Coincidência, na viagem marcada para dali a alguns dias me dei conta de que haveria uma mesa de conversa com o autor naquela cidade. Livro na mala. Ouvi várias das histórias novamente. Confirmei o dano que houvera. Daquela vez não haveria uma sessão de autógrafo  nem fila. Hesitei muito, ao final fui à frente e à força com meu livro. Contei rápido minha história, sem graça, e pedi o autógrafo. Meu  nome soletrado, um desenho doce, meio  infantil, uma frase pouco legível, a assinatura ao final. Decifrei: "To Andréa, a big hug from the future". Me desculpe, acho que não decifrei.

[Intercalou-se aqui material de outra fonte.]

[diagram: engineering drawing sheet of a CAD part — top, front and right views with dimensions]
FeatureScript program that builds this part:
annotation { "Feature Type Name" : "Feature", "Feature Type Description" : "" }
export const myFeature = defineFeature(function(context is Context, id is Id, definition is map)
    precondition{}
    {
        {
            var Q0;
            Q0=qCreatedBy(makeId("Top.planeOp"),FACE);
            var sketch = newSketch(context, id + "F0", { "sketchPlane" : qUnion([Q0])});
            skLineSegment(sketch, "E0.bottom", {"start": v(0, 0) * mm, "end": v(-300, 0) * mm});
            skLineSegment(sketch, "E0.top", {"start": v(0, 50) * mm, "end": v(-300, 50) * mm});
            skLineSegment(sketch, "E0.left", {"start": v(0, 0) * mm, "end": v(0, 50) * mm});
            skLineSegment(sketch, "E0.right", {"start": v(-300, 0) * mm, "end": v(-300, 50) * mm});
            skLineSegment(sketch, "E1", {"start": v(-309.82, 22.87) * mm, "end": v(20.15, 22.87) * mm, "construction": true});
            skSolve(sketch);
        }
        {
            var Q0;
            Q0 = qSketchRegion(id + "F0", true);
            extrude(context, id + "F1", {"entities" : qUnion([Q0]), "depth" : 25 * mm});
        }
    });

Na mesma noite, na casa de uma amiga, outra história. Recém numa viagem encontrara um amigo que tinha um livro guardado para ela. Comprara em um sebo na Internet e veio com um autógrafo. Coincidência, mais uma, dirigia-se ao pai dela falecido há poucos anos, acadêmico conhecido. Era uma escrita pessoal que até a mencionava. Por conta do autógrafo, o livro que fora doado junto com as tantas coisas do pai após sua morte, passeou pelo país e retornou ao  lugar de origem. Um autógrafo, mas com sentido, com dedicatória, de verdade.
O meu álbum, a pasta preta com as assinaturas das misses que à época chamei de autógrafos, foram parar em um lugar qualquer, sem importância. Certamente sebo nenhum.
E o meu livro autografado, não sei que rumo tomará.